What is so engrossing about the movie is the ability it has to visually represent their trips. Each drug with it's different effects, clever camera work and unorthodox lighting techniques present an almost cartoonish animation and highly surreal look to the characters and world. Movies like "Requiem for a Dream" can show us the decomposition of a junkie, but no film lets us inside their head like "Fear and Loathing", transporting us to a place strange to us, but familiar to them.

Here we can only speculate about what is real and what is illusion, a large emphasis on utter madness and disaster pulls the film over the top. Showing the destructive side of drugs through the damage Duke and Gonzo cause makes the audience head spin as Duke awakens to a hotel room victim to an Adrenochrome trip. While the drugs as sometimes exaggerated, their chaotic potential stays true. The drug imagery is off-set by the iconography of the American flag referring to the seemingly unreachable American Dream. The characters mention the dream, how they are chasing it, how they are living it. Yet they know they are not, the flag is used and waved while on binges, it appears and a sloppy painting on a motel room wall. The quest for the American Dream seems impossible unless lost in the trip of a psychedelic drug, these junkies are looking for a dream in a place where everyone is trying to find it, Las Vegas. Their search only brings them closer to their own fear and loathing, a realization that the world is not as peaceful and free spirited as the 60's and LSD had them believe. Many claim the film doesn't capture the full essence of Thompson's writing, but it succeeds as much as a film possibly can in capturing his ramblings, the quest for the American Dream and the realization of it's non-existence is subtle, not pounded into the heads of the viewer. It's the films madness that represents Thompson's disgust with a Nixon-era America.

The films large emphasis on drugs and drug culture is an easy way for viewers to casually enjoy the film as a comedy, largely ignoring Depp's narration that strings the films otherwise random events together. His speech is soft and while sometimes wildly enthusiastic for the drugs being consumed, yet he is also reflective of the significance of the failed 1960's counter-culture. He pays tribute to the fight against Vietnam and how it felt like peace was winning, and yet we constantly return to Duke's present, locked up in a Las Vegas hotel room and taking drugs for kicks to see bats and giant, drunk reptiles.
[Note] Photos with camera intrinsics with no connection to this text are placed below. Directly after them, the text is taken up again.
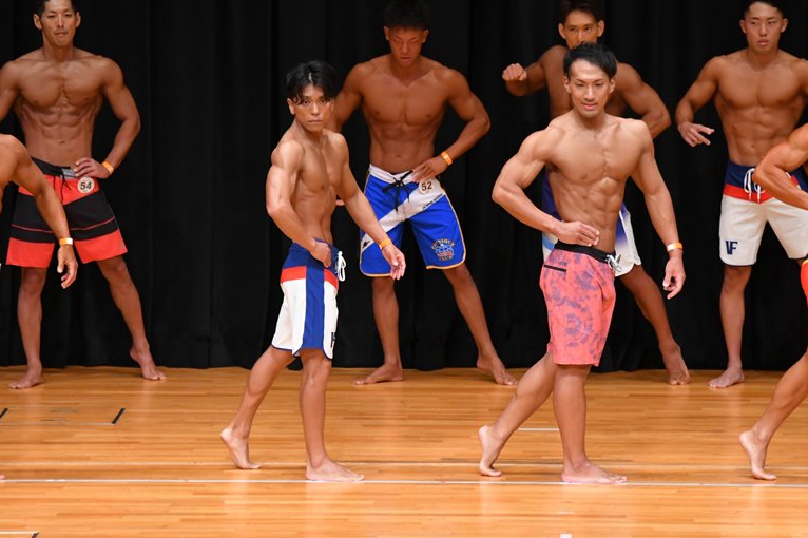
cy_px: 267
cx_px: 402
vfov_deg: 5.0
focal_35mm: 273
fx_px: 6124
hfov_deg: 7.5
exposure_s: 1/400
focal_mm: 180
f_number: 5.6
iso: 4000
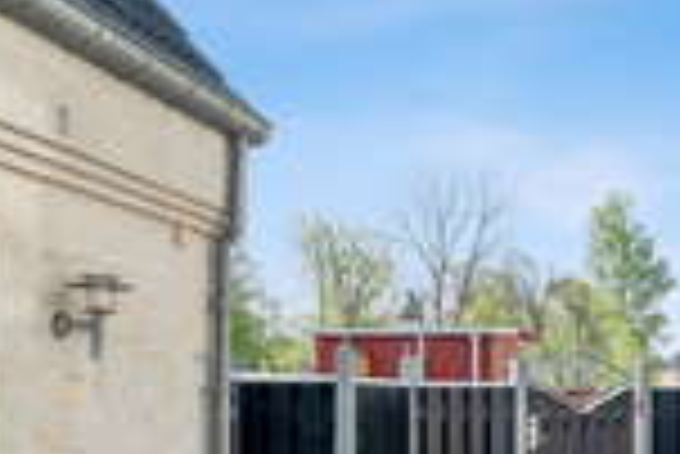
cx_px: 599
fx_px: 1153
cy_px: 405
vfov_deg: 21.8
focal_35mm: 61
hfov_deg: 31.5
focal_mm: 14.5
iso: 500
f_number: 8
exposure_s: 1/250
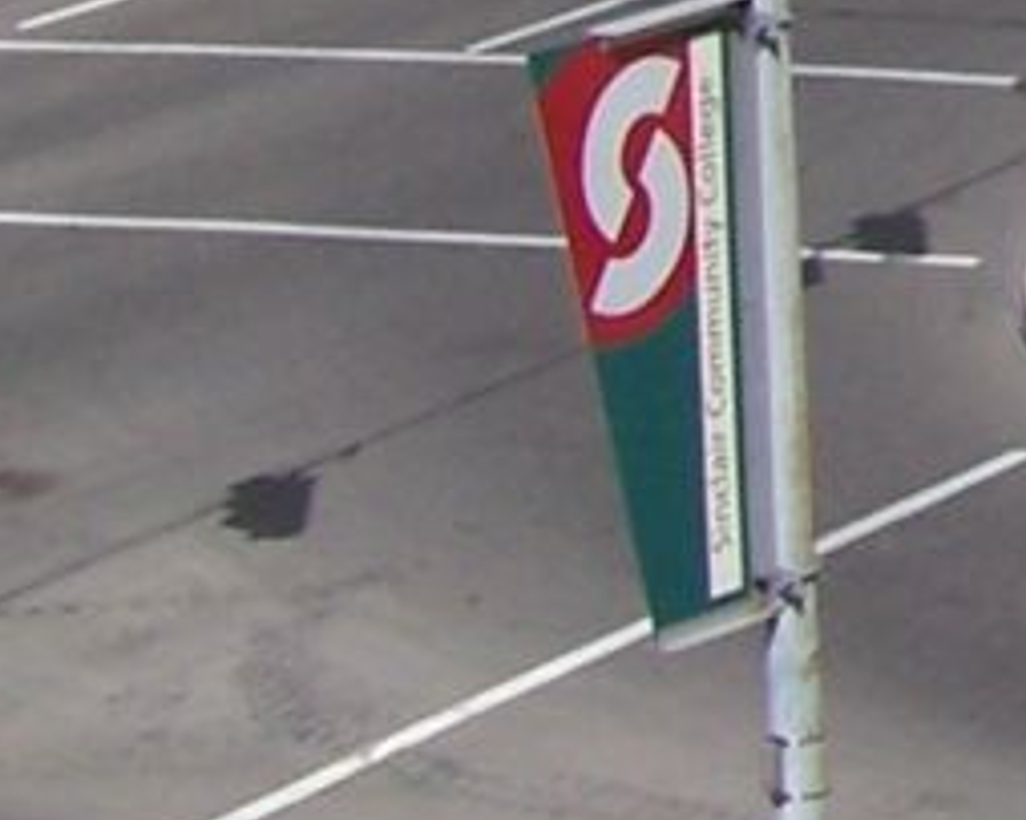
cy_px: -1030
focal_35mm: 234
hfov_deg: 7.3
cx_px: 3038
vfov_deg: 6.3
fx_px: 7103
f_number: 5.6
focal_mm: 6.3
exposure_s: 1/640
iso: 80
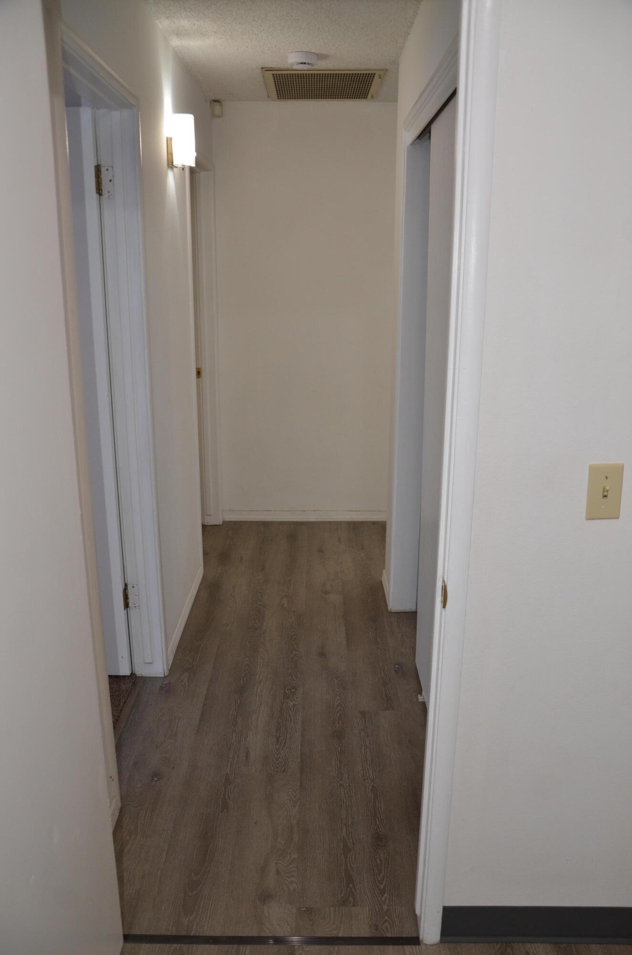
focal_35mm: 27
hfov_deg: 47.7
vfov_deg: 67.5
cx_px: 316
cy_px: 478
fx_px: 714
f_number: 3.5
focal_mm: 18
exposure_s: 1/60
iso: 450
Duke is a victim to his generation and while he enjoys his escapade of drug binges, he truly knows and realizes the emptiness to his ways as he narrates the films ending monologue of the acid-generation hoping to "buy peace and understanding for three bucks a hit". Making a full connection to the opening title which reads: "he who makes a beast of himself takes away the pain of being a man". The very real character of Hunter S. Thompson masked as Raoul Duke that chose this path ventures on down the desert highway at the films close, leaving behind a blurred sense of freedom, expression, and depressing realization of America. To us Duke leaves a lasting, bizarre, but truly unforgettable story behind.